[FFmpeg-devel] [PATCH] avformat: add AV1 RTP depacketizer and packetizer

Fri Dec 13 15:44:25 EET 2024

On Thursday, December 12th, 2024 at 4:18 AM, Chris Hodges <Chris.Hodges at axis.com> wrote:

> Hi Tristan,
> 
> thanks for taking the time reviewing.
> 
> On 12/6/24 18:39, Tristan Matthews via ffmpeg-devel wrote:
> 
> > Hi (also apologies if my client mangles the inline version of the patch, it's the first time I've tried to review an attached patch with it)...
> 
> > > + av_log(ctx, AV_LOG_DEBUG, "RTP Packet %d in (%x), len=%d:\n",
> > > + seq, flags, len);
> > > + av_hex_dump_log(ctx, AV_LOG_TRACE, buf, FFMIN(len, 128));
> > 
> > I think this is probably too verbose for DEBUG level (since it's called every packet)...maybe ifdef this bit out.
> 
> 
> Added #ifdefs and changed level to TRACE.
> 
> > > + if (is_keyframe) {
> > > + av_log(ctx, AV_LOG_DEBUG, "Marking FIRST packet\n");
> > > + aggr_hdr |= AV1F_AGGR_HDR_FIRST_PKT;
> > > + }
> > 
> > I noticed that other implementations only set this bit if we're dealing with a keyframe that is also accompanied by a
> > sequence header (since an encoder may emit a keyframe without one)...the spec is a bit vague about this but it
> > may be safer?
> 
> 
> I've added scanning the frame for the sequence header to make it a bit
> more safe against intra-only frames inside a GOP. Please notice that
> this is not fool-proof. According to the AV1 spec, a bit-identical copy
> of the I-frame sequence header MAY appear in every subsequential frame.
> I am not aware of any encoder doing this, however.
> 
> After I wrote this, I revisited the condition that sets in
> AV_PKT_FLAG_KEY in the AV1 parsers and librav1e and libsvtav1 seem to do
> this only on KEY_FRAME, not on INTRA_ONLY or SWITCH_FRAME, which should
> make it safe to NOT scan for the sequence header. So it might be up for
> discussion if this is really needed or just causes unnecessary overhead.
> 
> Do the other implementations you mentioned have that kind of information
> by parsing OBUs or from the AV1 encoder?
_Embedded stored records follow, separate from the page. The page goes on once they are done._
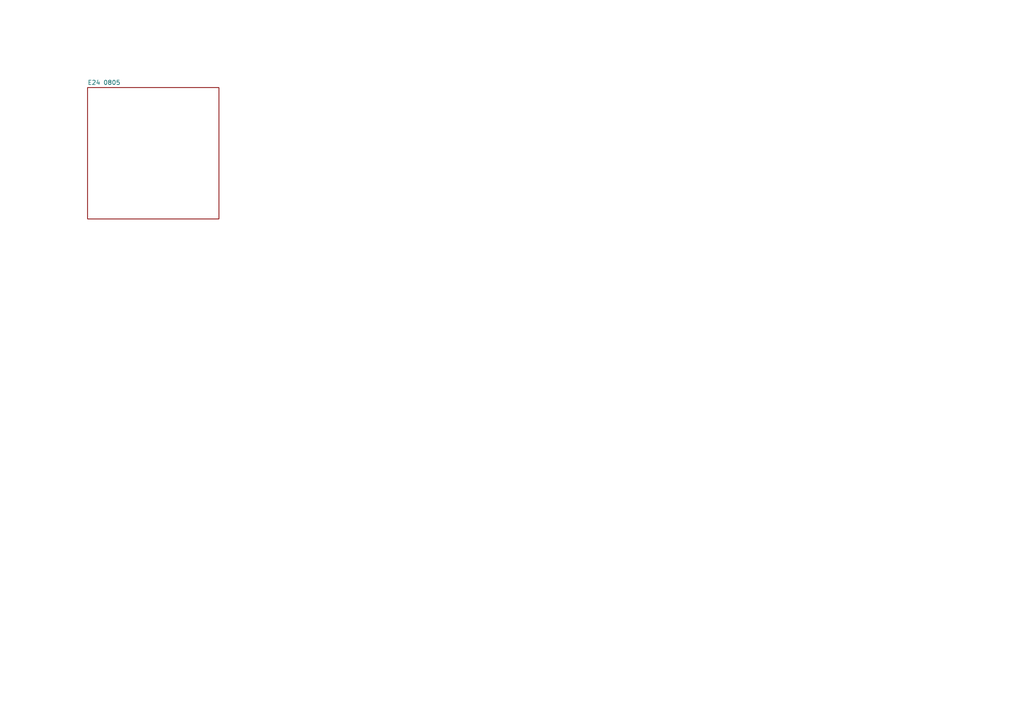
<source format=kicad_sch>
(kicad_sch
	(version 20250114)
	(generator "eeschema")
	(generator_version "9.0")
	(uuid "e63e39d7-6ac0-4ffd-8aa3-1841a4541b55")
	(paper "A4")
	(title_block
		(title "Resistors")
		(date "2025-05-24")
		(rev "1")
		(comment 1 "-")
		(comment 2 "-")
	)
	(lib_symbols)
	(sheet
		(at 25.4 25.4)
		(size 38.1 38.1)
		(exclude_from_sim no)
		(in_bom yes)
		(on_board yes)
		(dnp no)
		(fields_autoplaced yes)
		(stroke
			(width 0.1524)
			(type solid)
		)
		(fill
			(color 0 0 0 0.0000)
		)
		(uuid "16b46d56-deb3-433b-b5fd-7751d9a978d9")
		(property "Sheetname" "E24 0805"
			(at 25.4 24.6884 0)
			(effects
				(font
					(size 1.27 1.27)
				)
				(justify left bottom)
			)
		)
		(property "Sheetfile" "e24_0805.kicad_sch"
			(at 25.4 64.0846 0)
			(effects
				(font
					(size 1.27 1.27)
				)
				(justify left top)
				(hide yes)
			)
		)
		(instances
			(project "resistors"
				(path "/e63e39d7-6ac0-4ffd-8aa3-1841a4541b55"
					(page "2")
				)
			)
		)
	)
	(sheet_instances
		(path "/"
			(page "1")
		)
	)
	(embedded_fonts no)
)

</source>
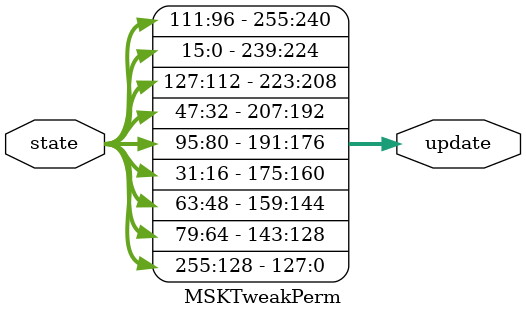
<source format=v>
`timescale 1ns / 1ps
module MSKTweakPerm #(parameter d=2)(state, update);

parameter W = 8;

(* syn_keep="true", keep="true", fv_type = "sharing", fv_latency = 0, fv_count=128 *) input [d*128-1 : 0] state;
(* syn_keep="true", keep="true", fv_type = "sharing", fv_latency = 0, fv_count=128 *) output [d*128-1 : 0] update;

assign update[12*d*W-1 : 11*d*W] = state[6*d*W-1 : 5*d*W];
assign update[11*d*W-1 : 10*d*W] = state[2*d*W-1 : d*W];
assign update[10*d*W-1 : 9*d*W] = state[4*d*W-1 : 3*d*W];
assign update[9*d*W-1 : 8*d*W] = state[5*d*W-1 : 4*d*W];

assign update[16*d*W-1 : 15*d*W] = state[7*d*W-1 : 6*d*W];
assign update[15*d*W-1 : 14*d*W] = state[d*W-1 : 0];
assign update[14*d*W-1 : 13*d*W] = state[8*d*W-1 : 7*d*W];
assign update[13*d*W-1 : 12*d*W] = state[3*d*W-1 : 2*d*W];

assign update[d*W-1 : 0] = state[9*d*W-1 : 8*d*W];
assign update[2*d*W-1 : d*W] = state[10*d*W-1 : 9*d*W];
assign update[3*d*W-1 : 2*d*W] = state[11*d*W-1 : 10*d*W];
assign update[4*d*W-1 : 3*d*W] = state[12*d*W-1 : 11*d*W];

assign update[5*d*W-1 : 4*d*W] = state[13*d*W-1 : 12*d*W];
assign update[6*d*W-1 : 5*d*W] = state[14*d*W-1 : 13*d*W];
assign update[7*d*W-1 : 6*d*W] = state[15*d*W-1 : 14*d*W];
assign update[8*d*W-1 : 7*d*W] = state[16*d*W-1 : 15*d*W];

endmodule
</source>
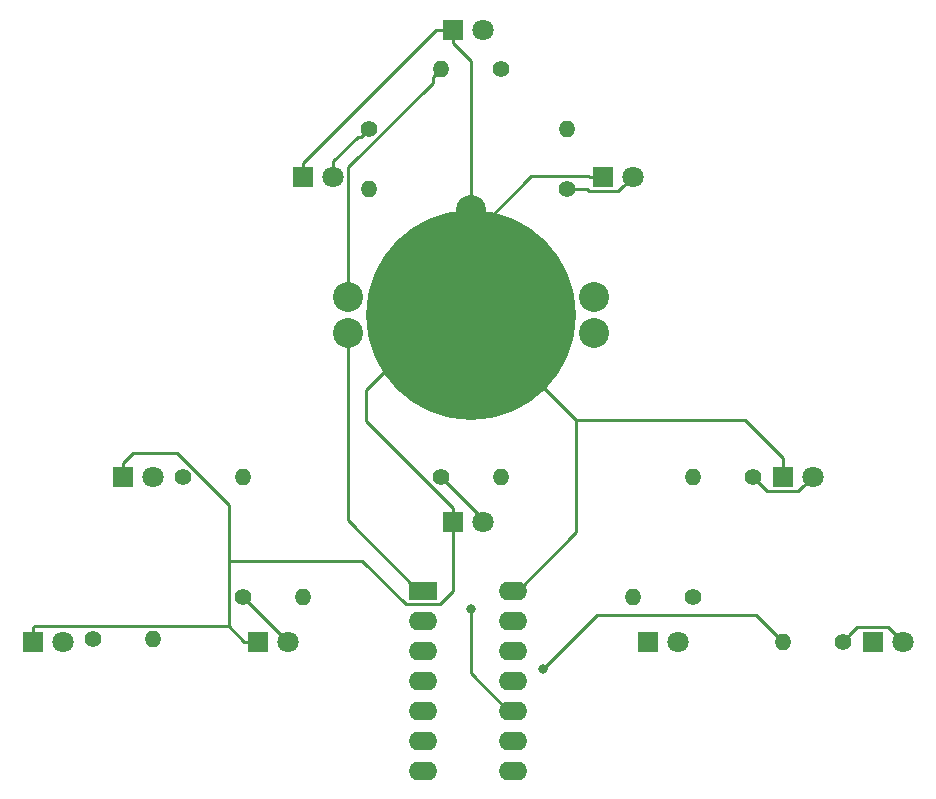
<source format=gbr>
G04 #@! TF.GenerationSoftware,KiCad,Pcbnew,(5.0.0)*
G04 #@! TF.CreationDate,2018-12-05T15:31:39-05:00*
G04 #@! TF.ProjectId,Christmas Ornament,4368726973746D6173204F726E616D65,rev?*
G04 #@! TF.SameCoordinates,Original*
G04 #@! TF.FileFunction,Copper,L2,Bot,Signal*
G04 #@! TF.FilePolarity,Positive*
%FSLAX46Y46*%
G04 Gerber Fmt 4.6, Leading zero omitted, Abs format (unit mm)*
G04 Created by KiCad (PCBNEW (5.0.0)) date 12/05/18 15:31:39*
%MOMM*%
%LPD*%
G01*
G04 APERTURE LIST*
G04 #@! TA.AperFunction,ComponentPad*
%ADD10C,2.540000*%
G04 #@! TD*
G04 #@! TA.AperFunction,BGAPad,CuDef*
%ADD11C,17.780000*%
G04 #@! TD*
G04 #@! TA.AperFunction,ComponentPad*
%ADD12O,2.400000X1.600000*%
G04 #@! TD*
G04 #@! TA.AperFunction,ComponentPad*
%ADD13R,2.400000X1.600000*%
G04 #@! TD*
G04 #@! TA.AperFunction,ComponentPad*
%ADD14C,1.800000*%
G04 #@! TD*
G04 #@! TA.AperFunction,ComponentPad*
%ADD15R,1.800000X1.800000*%
G04 #@! TD*
G04 #@! TA.AperFunction,ComponentPad*
%ADD16O,1.400000X1.400000*%
G04 #@! TD*
G04 #@! TA.AperFunction,ComponentPad*
%ADD17C,1.400000*%
G04 #@! TD*
G04 #@! TA.AperFunction,ViaPad*
%ADD18C,0.800000*%
G04 #@! TD*
G04 #@! TA.AperFunction,Conductor*
%ADD19C,0.250000*%
G04 #@! TD*
G04 APERTURE END LIST*
D10*
G04 #@! TO.P,BT101,1*
G04 #@! TO.N,Net-(BT101-Pad1)*
X232918000Y-109220000D03*
X232918000Y-112268000D03*
X212090000Y-109220000D03*
X212090000Y-112268000D03*
D11*
G04 #@! TO.P,BT101,2*
G04 #@! TO.N,GND*
X222504000Y-110744000D03*
D10*
X222504000Y-101854000D03*
G04 #@! TD*
D12*
G04 #@! TO.P,U101,14*
G04 #@! TO.N,GND*
X226060000Y-134112000D03*
G04 #@! TO.P,U101,7*
G04 #@! TO.N,Net-(R108-Pad2)*
X218440000Y-149352000D03*
G04 #@! TO.P,U101,13*
G04 #@! TO.N,Net-(R101-Pad2)*
X226060000Y-136652000D03*
G04 #@! TO.P,U101,6*
G04 #@! TO.N,Net-(R109-Pad2)*
X218440000Y-146812000D03*
G04 #@! TO.P,U101,12*
G04 #@! TO.N,Net-(R102-Pad2)*
X226060000Y-139192000D03*
G04 #@! TO.P,U101,5*
G04 #@! TO.N,Net-(U101-Pad5)*
X218440000Y-144272000D03*
G04 #@! TO.P,U101,11*
G04 #@! TO.N,Net-(R103-Pad2)*
X226060000Y-141732000D03*
G04 #@! TO.P,U101,4*
G04 #@! TO.N,Net-(U101-Pad4)*
X218440000Y-141732000D03*
G04 #@! TO.P,U101,10*
G04 #@! TO.N,Net-(R104-Pad2)*
X226060000Y-144272000D03*
G04 #@! TO.P,U101,3*
G04 #@! TO.N,Net-(U101-Pad3)*
X218440000Y-139192000D03*
G04 #@! TO.P,U101,9*
G04 #@! TO.N,Net-(R105-Pad2)*
X226060000Y-146812000D03*
G04 #@! TO.P,U101,2*
G04 #@! TO.N,Net-(R110-Pad2)*
X218440000Y-136652000D03*
G04 #@! TO.P,U101,8*
G04 #@! TO.N,Net-(R107-Pad2)*
X226060000Y-149352000D03*
D13*
G04 #@! TO.P,U101,1*
G04 #@! TO.N,Net-(BT101-Pad1)*
X218440000Y-134112000D03*
G04 #@! TD*
D14*
G04 #@! TO.P,D101,2*
G04 #@! TO.N,Net-(D101-Pad2)*
X210820000Y-99060000D03*
D15*
G04 #@! TO.P,D101,1*
G04 #@! TO.N,GND*
X208280000Y-99060000D03*
G04 #@! TD*
G04 #@! TO.P,D103,1*
G04 #@! TO.N,GND*
X193040000Y-124460000D03*
D14*
G04 #@! TO.P,D103,2*
G04 #@! TO.N,Net-(D103-Pad2)*
X195580000Y-124460000D03*
G04 #@! TD*
G04 #@! TO.P,D104,2*
G04 #@! TO.N,Net-(D104-Pad2)*
X223520000Y-128270000D03*
D15*
G04 #@! TO.P,D104,1*
G04 #@! TO.N,GND*
X220980000Y-128270000D03*
G04 #@! TD*
G04 #@! TO.P,D105,1*
G04 #@! TO.N,GND*
X248920000Y-124460000D03*
D14*
G04 #@! TO.P,D105,2*
G04 #@! TO.N,Net-(D105-Pad2)*
X251460000Y-124460000D03*
G04 #@! TD*
G04 #@! TO.P,D106,2*
G04 #@! TO.N,Net-(D106-Pad2)*
X223520000Y-86614000D03*
D15*
G04 #@! TO.P,D106,1*
G04 #@! TO.N,GND*
X220980000Y-86614000D03*
G04 #@! TD*
G04 #@! TO.P,D107,1*
G04 #@! TO.N,GND*
X185420000Y-138430000D03*
D14*
G04 #@! TO.P,D107,2*
G04 #@! TO.N,Net-(D107-Pad2)*
X187960000Y-138430000D03*
G04 #@! TD*
G04 #@! TO.P,D108,2*
G04 #@! TO.N,Net-(D108-Pad2)*
X207010000Y-138430000D03*
D15*
G04 #@! TO.P,D108,1*
G04 #@! TO.N,GND*
X204470000Y-138430000D03*
G04 #@! TD*
G04 #@! TO.P,D109,1*
G04 #@! TO.N,GND*
X237490000Y-138430000D03*
D14*
G04 #@! TO.P,D109,2*
G04 #@! TO.N,Net-(D109-Pad2)*
X240030000Y-138430000D03*
G04 #@! TD*
G04 #@! TO.P,D110,2*
G04 #@! TO.N,Net-(D110-Pad2)*
X259080000Y-138430000D03*
D15*
G04 #@! TO.P,D110,1*
G04 #@! TO.N,GND*
X256540000Y-138430000D03*
G04 #@! TD*
D14*
G04 #@! TO.P,D102,2*
G04 #@! TO.N,Net-(D102-Pad2)*
X236220000Y-99060000D03*
D15*
G04 #@! TO.P,D102,1*
G04 #@! TO.N,GND*
X233680000Y-99060000D03*
G04 #@! TD*
D16*
G04 #@! TO.P,R101,2*
G04 #@! TO.N,Net-(R101-Pad2)*
X213868000Y-100076000D03*
D17*
G04 #@! TO.P,R101,1*
G04 #@! TO.N,Net-(D101-Pad2)*
X213868000Y-94996000D03*
G04 #@! TD*
G04 #@! TO.P,R102,1*
G04 #@! TO.N,Net-(D102-Pad2)*
X230632000Y-100076000D03*
D16*
G04 #@! TO.P,R102,2*
G04 #@! TO.N,Net-(R102-Pad2)*
X230632000Y-94996000D03*
G04 #@! TD*
G04 #@! TO.P,R103,2*
G04 #@! TO.N,Net-(R103-Pad2)*
X203200000Y-124460000D03*
D17*
G04 #@! TO.P,R103,1*
G04 #@! TO.N,Net-(D103-Pad2)*
X198120000Y-124460000D03*
G04 #@! TD*
G04 #@! TO.P,R104,1*
G04 #@! TO.N,Net-(D104-Pad2)*
X219964000Y-124460000D03*
D16*
G04 #@! TO.P,R104,2*
G04 #@! TO.N,Net-(R104-Pad2)*
X225044000Y-124460000D03*
G04 #@! TD*
G04 #@! TO.P,R105,2*
G04 #@! TO.N,Net-(R105-Pad2)*
X241300000Y-124460000D03*
D17*
G04 #@! TO.P,R105,1*
G04 #@! TO.N,Net-(D105-Pad2)*
X246380000Y-124460000D03*
G04 #@! TD*
G04 #@! TO.P,R106,1*
G04 #@! TO.N,Net-(D106-Pad2)*
X225044000Y-89916000D03*
D16*
G04 #@! TO.P,R106,2*
G04 #@! TO.N,Net-(BT101-Pad1)*
X219964000Y-89916000D03*
G04 #@! TD*
G04 #@! TO.P,R107,2*
G04 #@! TO.N,Net-(R107-Pad2)*
X195580000Y-138176000D03*
D17*
G04 #@! TO.P,R107,1*
G04 #@! TO.N,Net-(D107-Pad2)*
X190500000Y-138176000D03*
G04 #@! TD*
G04 #@! TO.P,R108,1*
G04 #@! TO.N,Net-(D108-Pad2)*
X203200000Y-134620000D03*
D16*
G04 #@! TO.P,R108,2*
G04 #@! TO.N,Net-(R108-Pad2)*
X208280000Y-134620000D03*
G04 #@! TD*
G04 #@! TO.P,R109,2*
G04 #@! TO.N,Net-(R109-Pad2)*
X236220000Y-134620000D03*
D17*
G04 #@! TO.P,R109,1*
G04 #@! TO.N,Net-(D109-Pad2)*
X241300000Y-134620000D03*
G04 #@! TD*
G04 #@! TO.P,R110,1*
G04 #@! TO.N,Net-(D110-Pad2)*
X254000000Y-138430000D03*
D16*
G04 #@! TO.P,R110,2*
G04 #@! TO.N,Net-(R110-Pad2)*
X248920000Y-138430000D03*
G04 #@! TD*
D18*
G04 #@! TO.N,Net-(R110-Pad2)*
X228600000Y-140716000D03*
G04 #@! TO.N,Net-(R104-Pad2)*
X222504000Y-135636000D03*
G04 #@! TD*
D19*
G04 #@! TO.N,Net-(D110-Pad2)*
X254699999Y-137730001D02*
X254000000Y-138430000D01*
X255225001Y-137204999D02*
X254699999Y-137730001D01*
X257854999Y-137204999D02*
X255225001Y-137204999D01*
X259080000Y-138430000D02*
X257854999Y-137204999D01*
G04 #@! TO.N,Net-(R110-Pad2)*
X246634000Y-136144000D02*
X248920000Y-138430000D01*
X228600000Y-140716000D02*
X233172000Y-136144000D01*
X233172000Y-136144000D02*
X246634000Y-136144000D01*
G04 #@! TO.N,Net-(D108-Pad2)*
X203200000Y-134620000D02*
X207010000Y-138430000D01*
G04 #@! TO.N,Net-(D105-Pad2)*
X250560001Y-125359999D02*
X251460000Y-124460000D01*
X250234999Y-125685001D02*
X250560001Y-125359999D01*
X247605001Y-125685001D02*
X250234999Y-125685001D01*
X246380000Y-124460000D02*
X247605001Y-125685001D01*
G04 #@! TO.N,Net-(D104-Pad2)*
X223520000Y-128016000D02*
X223520000Y-128270000D01*
X219964000Y-124460000D02*
X223520000Y-128016000D01*
G04 #@! TO.N,Net-(R104-Pad2)*
X225660000Y-144272000D02*
X226060000Y-144272000D01*
X222504000Y-141116000D02*
X225660000Y-144272000D01*
X222504000Y-135636000D02*
X222504000Y-141116000D01*
G04 #@! TO.N,Net-(D102-Pad2)*
X235320001Y-99959999D02*
X236220000Y-99060000D01*
X234994999Y-100285001D02*
X235320001Y-99959999D01*
X232519999Y-100285001D02*
X234994999Y-100285001D01*
X232310998Y-100076000D02*
X232519999Y-100285001D01*
X230632000Y-100076000D02*
X232310998Y-100076000D01*
G04 #@! TO.N,Net-(D101-Pad2)*
X210820000Y-97787208D02*
X210820000Y-99060000D01*
X212911209Y-95695999D02*
X210820000Y-97787208D01*
X213168001Y-95695999D02*
X212911209Y-95695999D01*
X213868000Y-94996000D02*
X213168001Y-95695999D01*
G04 #@! TO.N,GND*
X219964000Y-110744000D02*
X222504000Y-110744000D01*
X213614001Y-117093999D02*
X219964000Y-110744000D01*
X213614001Y-119754001D02*
X213614001Y-117093999D01*
X220980000Y-128270000D02*
X220980000Y-127120000D01*
X232520999Y-99050999D02*
X227593001Y-99050999D01*
X233680000Y-99060000D02*
X232530000Y-99060000D01*
X232530000Y-99060000D02*
X232520999Y-99050999D01*
X222504000Y-104140000D02*
X222504000Y-110744000D01*
X227593001Y-99050999D02*
X222504000Y-104140000D01*
X208280000Y-99060000D02*
X208280000Y-97910000D01*
X231393999Y-129178001D02*
X231393999Y-119633999D01*
X226460000Y-134112000D02*
X231393999Y-129178001D01*
X226060000Y-134112000D02*
X226460000Y-134112000D01*
X231393999Y-119633999D02*
X222504000Y-110744000D01*
X245692601Y-119633999D02*
X231393999Y-119633999D01*
X248920000Y-122861398D02*
X245692601Y-119633999D01*
X248920000Y-124460000D02*
X248920000Y-122861398D01*
X185420000Y-137280000D02*
X185420000Y-138430000D01*
X185549001Y-137150999D02*
X185420000Y-137280000D01*
X202040999Y-137150999D02*
X185549001Y-137150999D01*
X203320000Y-138430000D02*
X202040999Y-137150999D01*
X204470000Y-138430000D02*
X203320000Y-138430000D01*
X193040000Y-123310000D02*
X193040000Y-124460000D01*
X197605002Y-122428000D02*
X193922000Y-122428000D01*
X193922000Y-122428000D02*
X193040000Y-123310000D01*
X202040999Y-126863997D02*
X197605002Y-122428000D01*
X220980000Y-129420000D02*
X220980000Y-128270000D01*
X219900001Y-135237001D02*
X220980000Y-134157002D01*
X216979999Y-135237001D02*
X219900001Y-135237001D01*
X213314998Y-131572000D02*
X216979999Y-135237001D01*
X202040999Y-131572000D02*
X213314998Y-131572000D01*
X220980000Y-134157002D02*
X220980000Y-129420000D01*
X202040999Y-137150999D02*
X202040999Y-131572000D01*
X202040999Y-131572000D02*
X202040999Y-126863997D01*
X222504000Y-98171642D02*
X222504000Y-110744000D01*
X222504000Y-89288000D02*
X222504000Y-98171642D01*
X220980000Y-87764000D02*
X222504000Y-89288000D01*
X220980000Y-86614000D02*
X220980000Y-87764000D01*
X219576000Y-86614000D02*
X220980000Y-86614000D01*
X208280000Y-97910000D02*
X219576000Y-86614000D01*
X220980000Y-127120000D02*
X213614001Y-119754001D01*
G04 #@! TO.N,Net-(BT101-Pad1)*
X218040000Y-134112000D02*
X218440000Y-134112000D01*
X212090000Y-128162000D02*
X218040000Y-134112000D01*
X212090000Y-112268000D02*
X212090000Y-128162000D01*
X219264001Y-90615999D02*
X219964000Y-89916000D01*
X219264001Y-91117001D02*
X219264001Y-90615999D01*
X212090000Y-98291002D02*
X219264001Y-91117001D01*
X212090000Y-109220000D02*
X212090000Y-98291002D01*
G04 #@! TD*
M02*

</source>
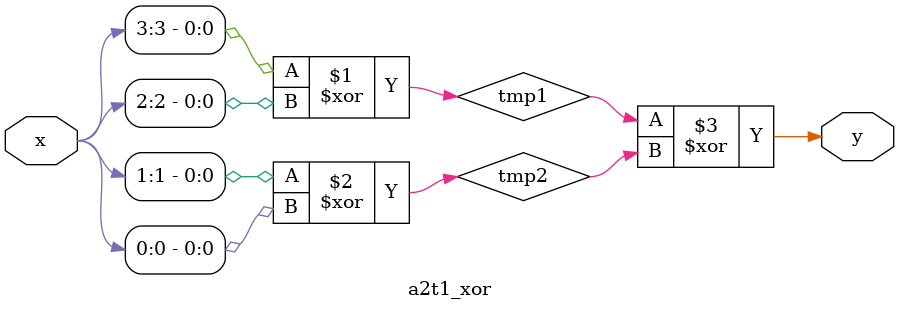
<source format=v>

module a2t1_xor(input [3:0] x, output y);

wire tmp1, tmp2;

xor u1(tmp1, x[3], x[2]);
xor u2(tmp2, x[1], x[0]);
xor u3(y, tmp1, tmp2);

endmodule
</source>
In both they do it by parsing OBUs:

- This boolean is later used to build the aggregation header: https://gitlab.freedesktop.org/gstreamer/gst-plugins-rs/-/blob/main/net/rtp/src/av1/pay/imp.rs?ref_type=heads#L285

- Here they are storing the OBUs in memory and have access to that info directly:
https://chromium.googlesource.com/external/webrtc/+/HEAD/modules/rtp_rtcp/source/rtp_packetizer_av1.cc#346

> 
> I'm putting it in a #if section for now...
> 
> > > + av_log(ctx, AV_LOG_TRACE, "AV1 Frame %d in (%x), size=%d:\n",
> > > + rtp_ctx->seq, rtp_ctx->flags, frame_size);
> > > + av_hex_dump_log(ctx, AV_LOG_TRACE, frame_buf, FFMIN(frame_size, 128));
> > 
> > This is also too frequent/verbose I think.
> 
> 
> Put into #ifdef.
> 
> > > + if ((obu_type == AV1_OBU_TEMPORAL_DELIMITER) ||
> > > + (obu_type == AV1_OBU_TILE_LIST)) {
> > > + // ignore and remove according to spec
> > > + obu_ptr += obu_size;
> > > + continue;
> > > + }
> > 
> > You also want to ignore AV1_OBU_PADDING here I believe.
> 
> 
> The AV1 RTP spec draft does not explicitly mention OBU_PADDING, however,
> it makes sense to remove it. I've added it (with a comment).
> 
> > > + av_log(ctx, AV_LOG_TRACE, "Sending FRAG packet %ld/%d, %d OBUs\n",
> > > + pkt_ptr - rtp_ctx->buf, rtp_ctx->max_payload_size, num_obus);
> > > + av_hex_dump_log(ctx, AV_LOG_TRACE, rtp_ctx->buf, FFMIN(pkt_ptr - rtp_ctx->buf, 128));
> > 
> > Again this may be too frequent/verbose.
> 
> 
> Done.
> 
> I also found and fixed a bug in the decoder regarding fragmented OBUs
> with "unlucky" growths regarding the number of LEB bytes, when the
> fragmented OBU wasn't the last one in the temporal unit.
> 

Nice, looking forward to testing the next iteration.

Best,
Tristan